Exercise
Take nothing but the lines from the one with "the boulder at (x=385, y=251)" through the one with "the jagged rock at pixel 379 267: 2.38" in the entries below, both ends kept, and return them exactly with pictures left out.

Material provided

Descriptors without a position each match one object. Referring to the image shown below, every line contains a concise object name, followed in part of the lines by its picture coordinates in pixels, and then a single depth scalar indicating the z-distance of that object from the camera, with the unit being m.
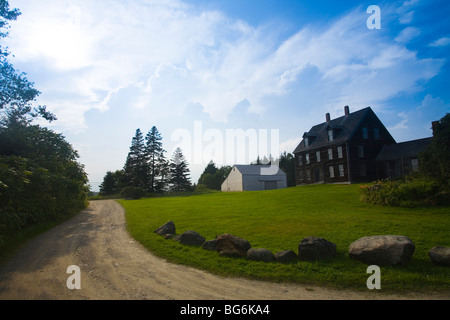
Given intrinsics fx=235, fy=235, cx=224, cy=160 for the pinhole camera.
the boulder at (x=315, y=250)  7.32
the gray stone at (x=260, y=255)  7.37
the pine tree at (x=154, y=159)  57.07
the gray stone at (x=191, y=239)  9.46
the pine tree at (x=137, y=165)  54.97
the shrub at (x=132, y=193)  44.35
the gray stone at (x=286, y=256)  7.28
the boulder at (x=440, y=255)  6.45
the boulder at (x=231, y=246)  7.91
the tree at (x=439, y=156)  15.20
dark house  32.72
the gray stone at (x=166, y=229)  11.23
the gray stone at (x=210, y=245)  8.69
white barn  52.81
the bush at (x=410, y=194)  14.54
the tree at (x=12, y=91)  16.81
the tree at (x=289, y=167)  72.44
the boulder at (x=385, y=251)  6.58
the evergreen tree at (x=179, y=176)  62.09
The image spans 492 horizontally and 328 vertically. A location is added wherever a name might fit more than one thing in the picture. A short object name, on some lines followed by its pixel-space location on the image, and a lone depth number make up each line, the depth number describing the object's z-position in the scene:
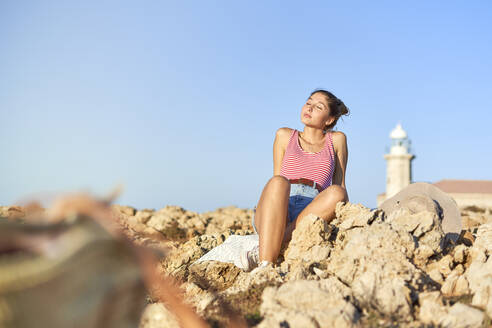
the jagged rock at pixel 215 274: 4.12
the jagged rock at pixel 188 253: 4.58
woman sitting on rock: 3.87
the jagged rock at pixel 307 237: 3.76
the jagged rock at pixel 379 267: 2.38
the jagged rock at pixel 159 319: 2.16
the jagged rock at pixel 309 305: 2.08
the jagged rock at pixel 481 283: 2.59
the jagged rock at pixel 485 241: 3.78
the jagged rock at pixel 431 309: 2.35
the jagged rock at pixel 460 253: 3.55
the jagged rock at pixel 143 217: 10.74
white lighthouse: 34.78
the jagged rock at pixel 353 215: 3.73
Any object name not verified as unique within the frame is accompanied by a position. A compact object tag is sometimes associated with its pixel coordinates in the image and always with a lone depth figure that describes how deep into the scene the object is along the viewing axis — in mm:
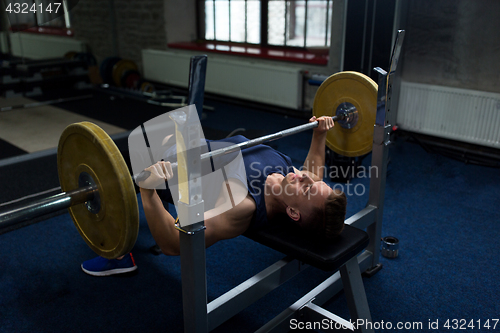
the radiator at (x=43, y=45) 6920
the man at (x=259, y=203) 1272
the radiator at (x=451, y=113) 3150
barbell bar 1064
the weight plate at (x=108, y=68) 5680
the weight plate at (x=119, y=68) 5625
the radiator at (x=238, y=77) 4328
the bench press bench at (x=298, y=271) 1324
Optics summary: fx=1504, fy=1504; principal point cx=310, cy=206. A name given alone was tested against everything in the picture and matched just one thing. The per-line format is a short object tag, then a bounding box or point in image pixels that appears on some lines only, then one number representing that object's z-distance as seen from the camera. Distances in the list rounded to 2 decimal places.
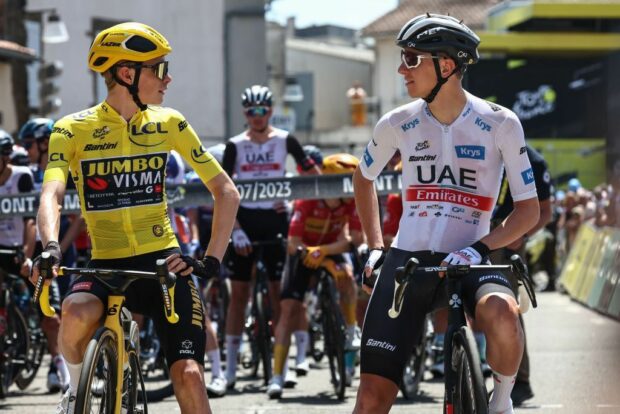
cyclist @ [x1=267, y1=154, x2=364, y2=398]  11.55
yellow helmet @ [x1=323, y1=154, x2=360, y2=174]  12.26
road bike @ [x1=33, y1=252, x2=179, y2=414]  6.20
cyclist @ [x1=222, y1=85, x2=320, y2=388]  12.20
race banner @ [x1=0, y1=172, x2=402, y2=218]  11.84
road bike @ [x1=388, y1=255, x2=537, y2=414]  6.10
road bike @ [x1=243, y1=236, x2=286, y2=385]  11.95
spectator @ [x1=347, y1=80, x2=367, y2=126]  68.07
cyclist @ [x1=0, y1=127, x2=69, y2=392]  11.58
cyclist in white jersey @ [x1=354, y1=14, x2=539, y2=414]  6.56
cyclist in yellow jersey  6.68
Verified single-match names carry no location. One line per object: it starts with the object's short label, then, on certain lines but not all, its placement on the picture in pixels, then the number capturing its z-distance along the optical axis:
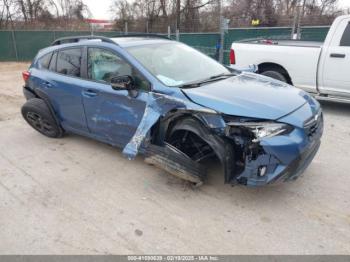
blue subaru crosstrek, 2.84
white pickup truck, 5.76
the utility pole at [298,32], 10.01
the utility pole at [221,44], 11.28
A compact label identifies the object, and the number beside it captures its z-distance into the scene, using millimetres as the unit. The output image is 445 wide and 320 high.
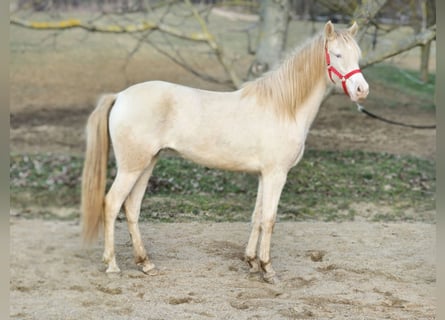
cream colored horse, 7160
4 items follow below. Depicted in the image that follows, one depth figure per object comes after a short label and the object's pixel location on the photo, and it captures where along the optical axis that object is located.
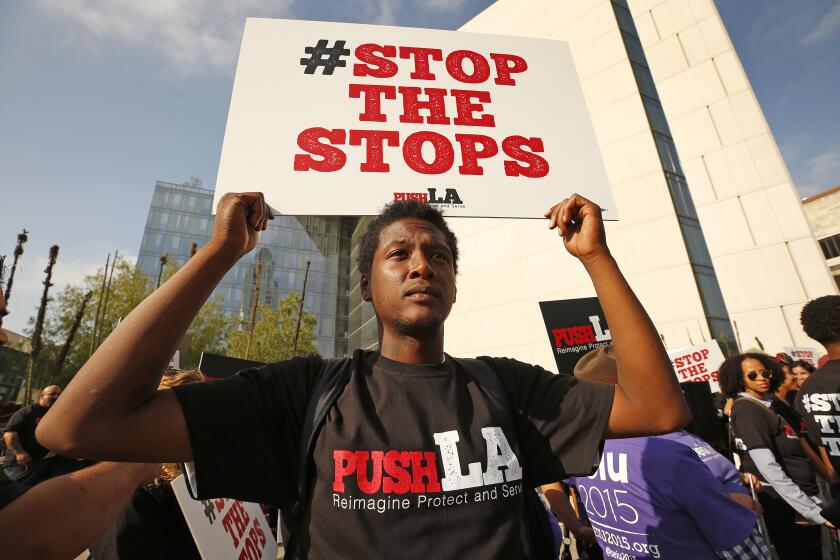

Written reply
the boulder at (x=385, y=251)  6.58
the evergreen tree at (x=179, y=176)  62.09
The image spans 492 horizontally and 328 vertically. A location is added wherever a name might fit more than one thing in the picture. A short object name, on some lines followed by its pixel-space location on the image, and a lone depth number make up each line, the depth number describing the object's z-position in the scene:
the jagged rock at pixel 215 274: 4.12
the jagged rock at pixel 188 253: 4.58
woman sitting on rock: 3.87
the jagged rock at pixel 307 237: 3.76
the jagged rock at pixel 379 267: 2.38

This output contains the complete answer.